Thank you! I'm not sure where I'm at. Too many thoughts keep popping into my head and, once popped, swirling round in there. I've filled a notebook in the past few days - it's useful, but I also feel swamped. I'm not really expecting answers as such, just thought it might be helpful to put it out there ... some of it, anyway.
I remembered a seemingly small incident from my teens. The popular catch-phrase at the time was "I mean ...!" which I'm sure was as annoying as "Whateva" is now. I was telling my parents about some trip or something, that my friends were going on, and for some reason they assumed I was asking for the money to join in. I didn't get a chance to explain until they'd already had a go at me for being greedy, selfish, grasping, etc - I finally managed to yell "I WASN'T ASKING FOR THE MONEY!" loud enough and they stopped. I then said "I mean ...!" and they both piled into me. Probably with physical violence, I don't remember, but I do remember the massive rage from both them at once. When I finally got to ask "What was THAT for?" it turned out they thought I'd accused them of being mean.

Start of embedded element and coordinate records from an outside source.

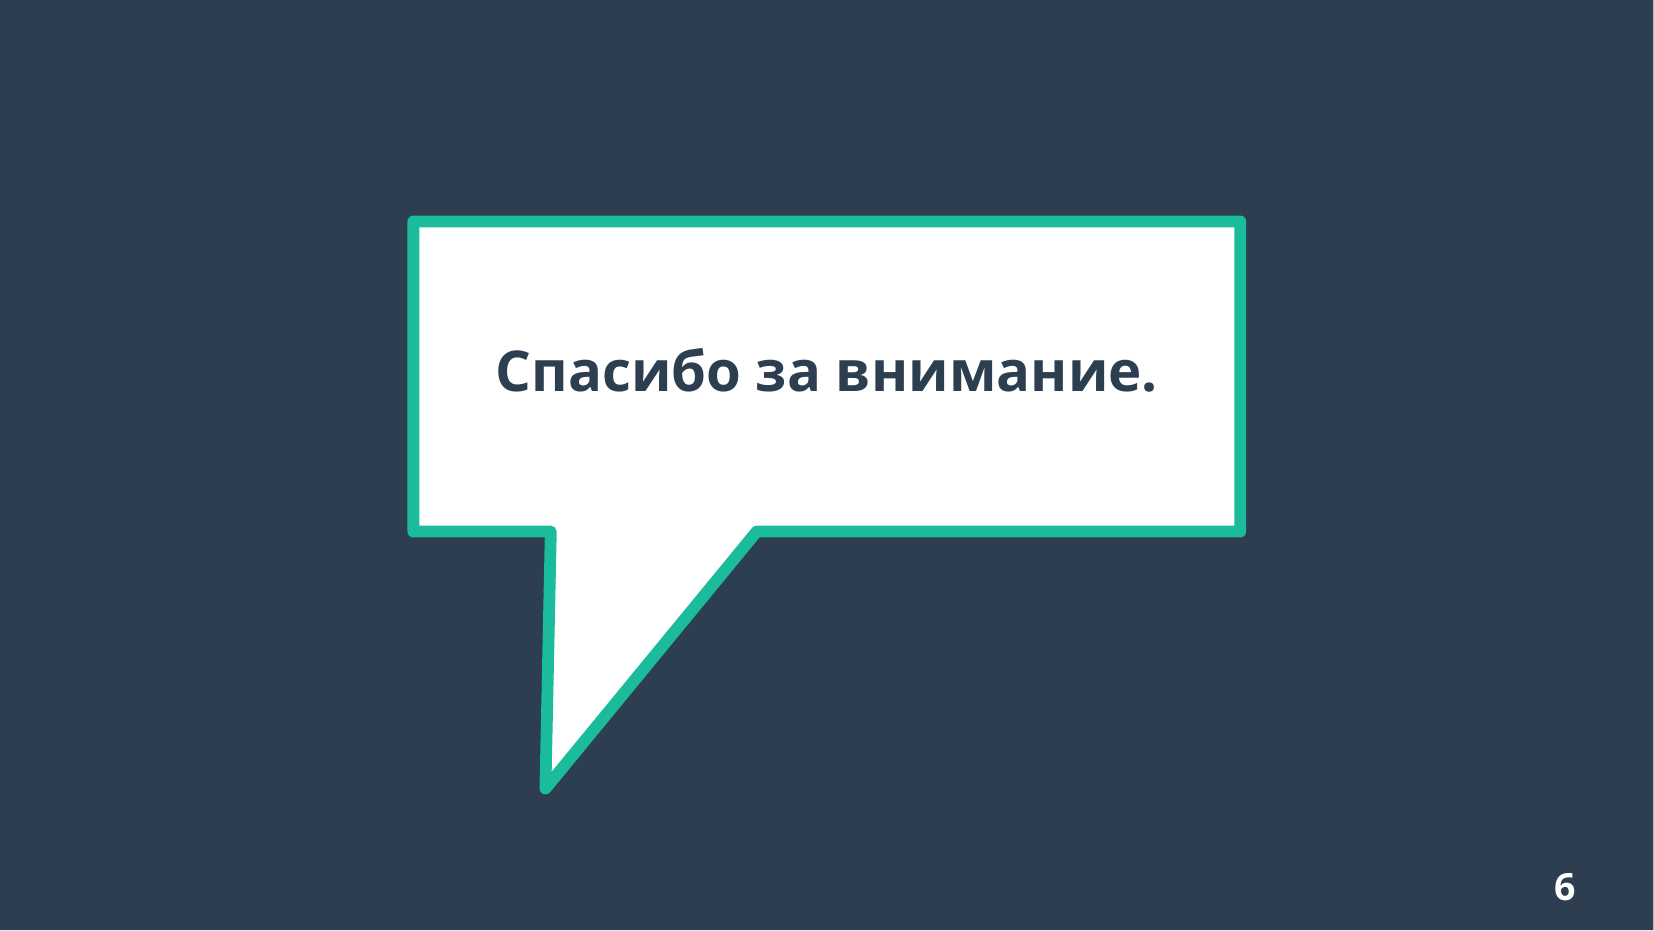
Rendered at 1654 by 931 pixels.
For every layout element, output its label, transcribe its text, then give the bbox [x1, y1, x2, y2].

title Спасибо за внимание. [442, 236, 1211, 502]
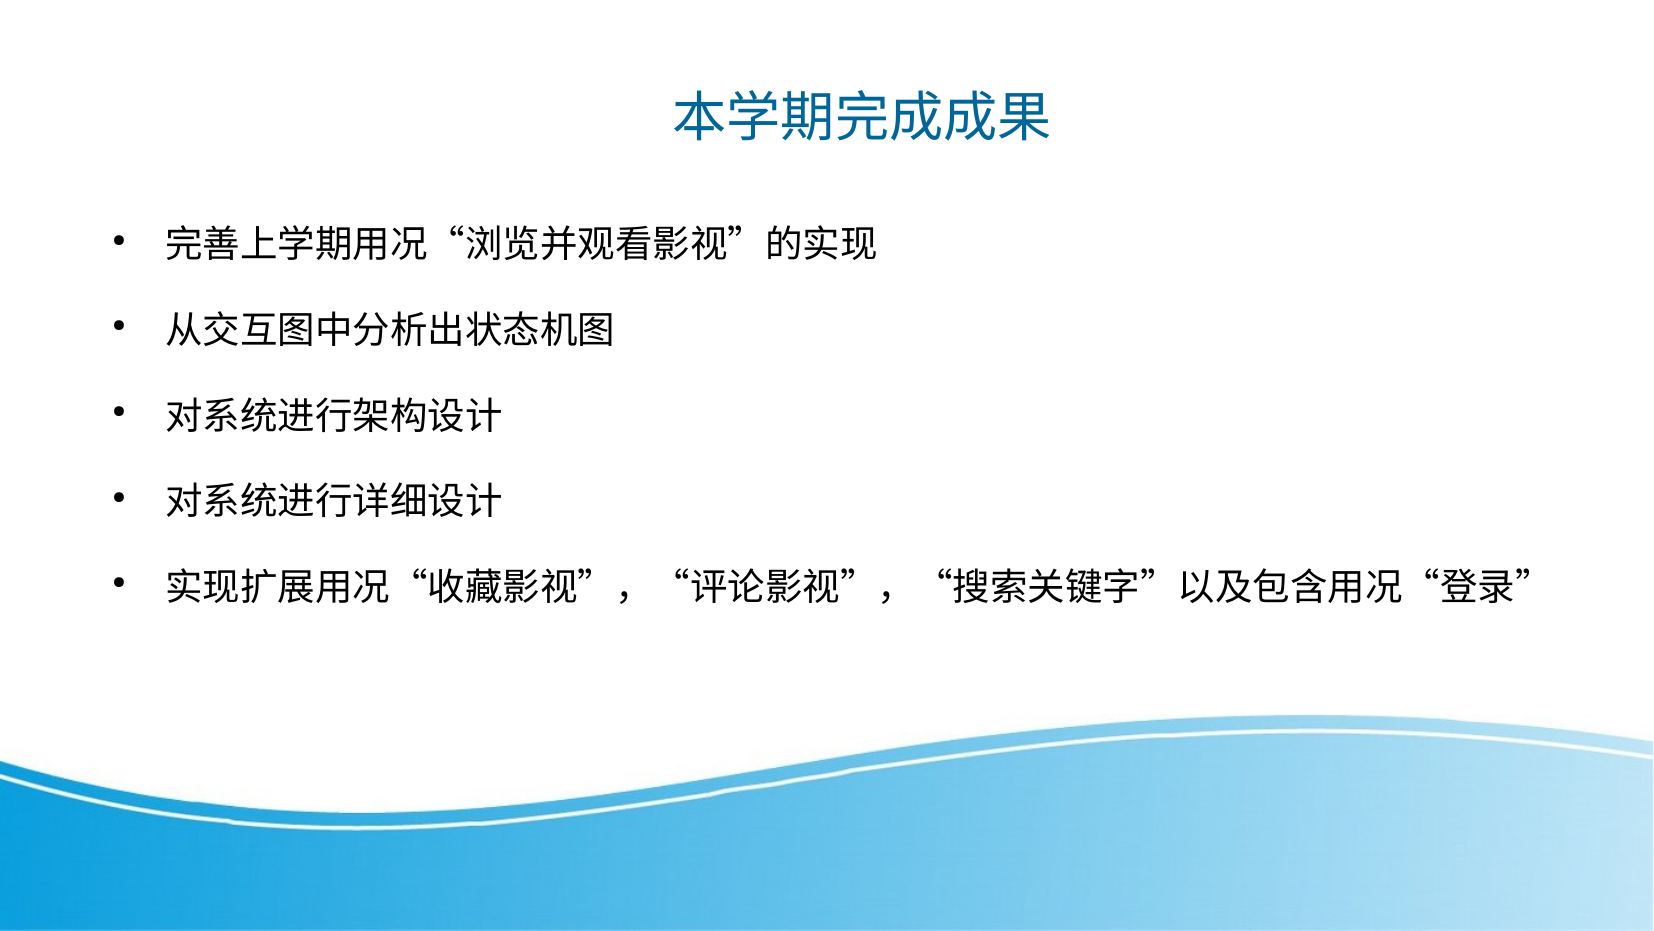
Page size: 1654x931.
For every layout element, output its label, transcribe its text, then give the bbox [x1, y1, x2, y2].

list 完善上学期用况“浏览并观看影视”的实现 从交互图中分析出状态机图 对系统进行架构设计 对系统进行详细设计 实现扩展用况“收藏影视”，“评论影视”，“搜索关键字”以及包含用况“登录” [94, 214, 1607, 922]
title 本学期完成成果 [118, 35, 1607, 191]
picture [0, 714, 1654, 931]
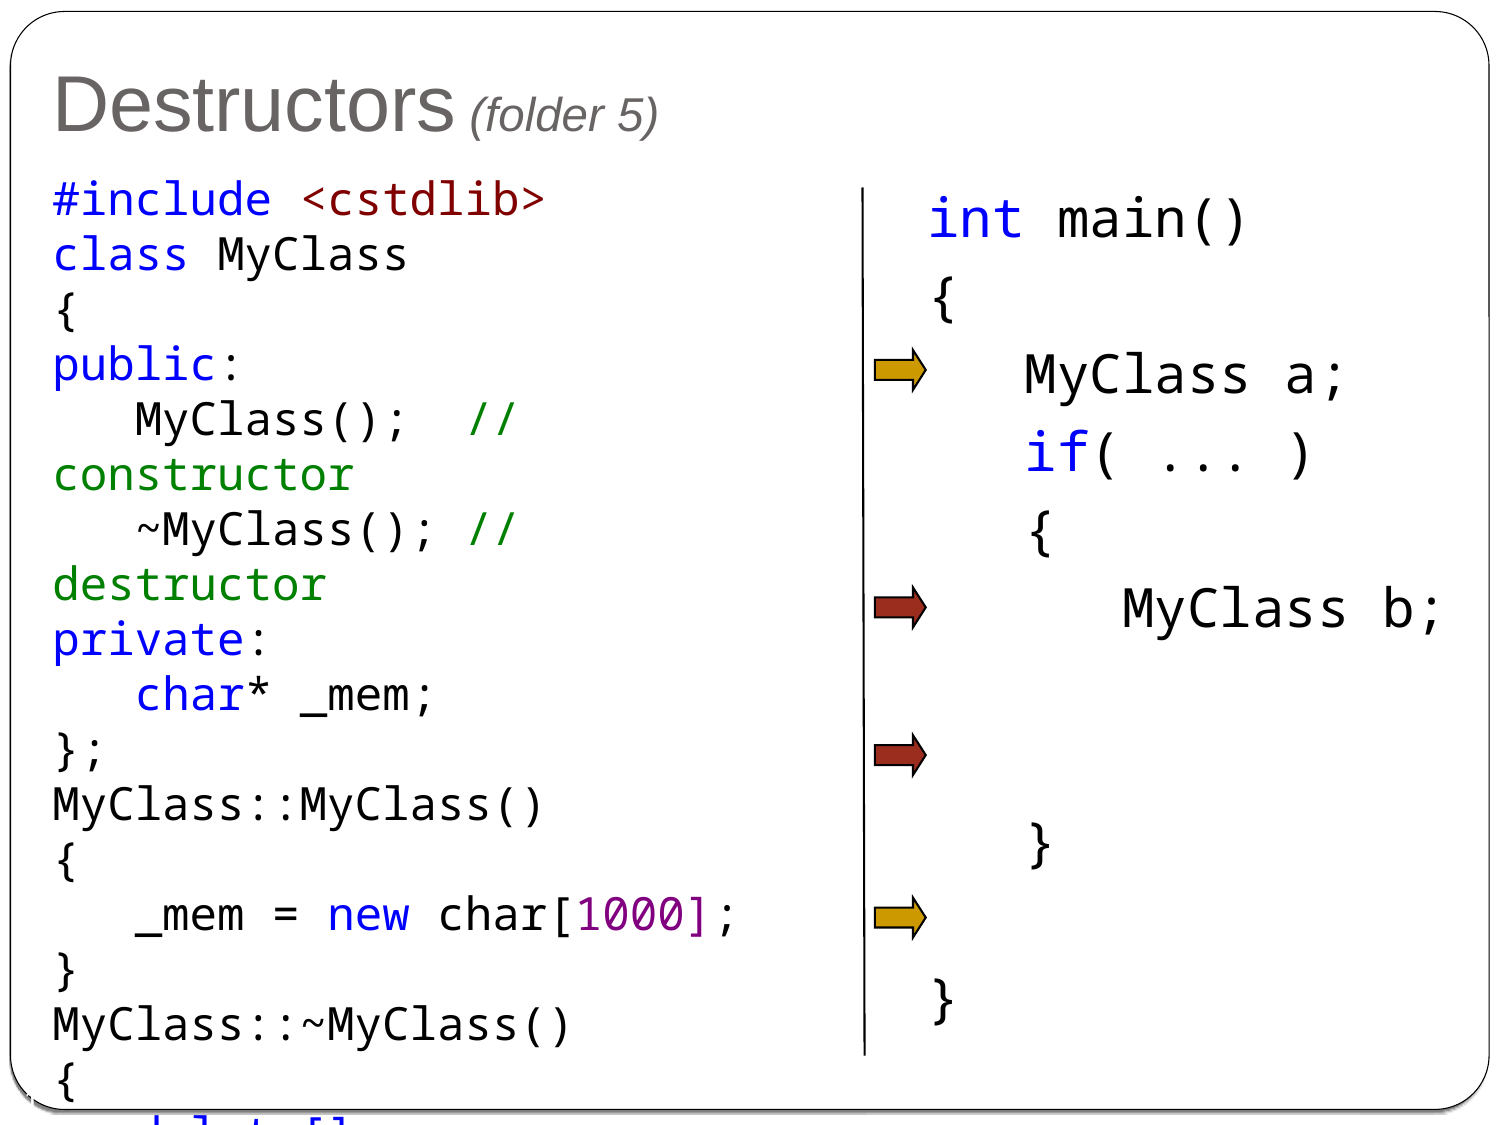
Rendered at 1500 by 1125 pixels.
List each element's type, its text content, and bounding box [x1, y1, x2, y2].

title Destructors (folder 5) [37, 45, 1463, 163]
list #include <cstdlib> class MyClass { public: MyClass(); // constructor ~MyClass(); // destructor private: char* _mem; }; MyClass::MyClass() { _mem = new char[1000]; } MyClass::~MyClass() { delete[] _mem; } [37, 162, 825, 1111]
text_box [874, 735, 926, 776]
slide_number <number> [0, 1074, 50, 1125]
list int main() { MyClass a; if( ... ) { MyClass b; } } [912, 162, 1463, 1075]
text_box [874, 897, 926, 938]
text_box [874, 350, 926, 390]
text_box [874, 587, 926, 628]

What I recall, at that stage, is giving up. It was never going to be about what I meant, or even what I said - only what they perceived and, where I was concerned, that would always be a fault. I now realise, too, that I have a horror of being thought mean (and have, in consequence, given far too much away - materially and emotionally.) Luckily, this sort of realisation is usually enough to make the change! But ... that evening, I understood they knew nothing about me and cared less. I was their "fault".
I've been looking to find my fail script, following Eric Berne. I know Transactional Analysis has moved on a lot since Berne's day but his books have such resonance with me, it seems sensible to use his tools. Trouble is, I've never worked with a 'script analyst' so I'm feeling my way in the dark really. Failures got Dad's attention - with all of us, not just me. I passed six O-levels but he was only interested in the two I failed. I don't think he even asked about my pass grades. He ranted, knocked me about, docked my spending money - and put me on a typing course, which I was to do instead of re-sits. So failure got me attention, and instructions on what to do next. This was true of everything in our family: direction was determined by one's failures, not success. Funnily enough, in my later business life I was very good at critical path analysis 
It wasn't enough to 'just fail' though. A failure was only worthwhile if you'd worked hard for it. If you hadn't even tried, there was no noise - just a nasty flow of sarcasm, then finished. And there was no further instruction. So, to get the attention and the next-stage instruction, I had to work hard to fail. This is, absolutely, reflected in the patterns of my work and relationships as an adult. I work hard, I succeed, I start to fail, I quit or get fired, I start again with a new one. I even build in failure insurance, with small misdemeanours & attitude problems that are overlooked during the success period but ensure my ultimate failure.
I must have known Dad considered his parental duties completed after A-levels, because I didn't work at all for them: instead, I worked hard at not working. There was no fuss over the one I failed - and no instruction, either. He just chucked me out. I was, literally, directionless. Strangely enough, my proudest achievement was getting one good grade, despite all the hard-working Not Working! Pride in having failed to fail, after working hard to fail?? 
I'm frightened of ending up with a scripted fail to my recovery - and I already feel directionless.
Heck, there's loads more. I wasn't aiming for the Longest Post Award! Better save the rest for laters.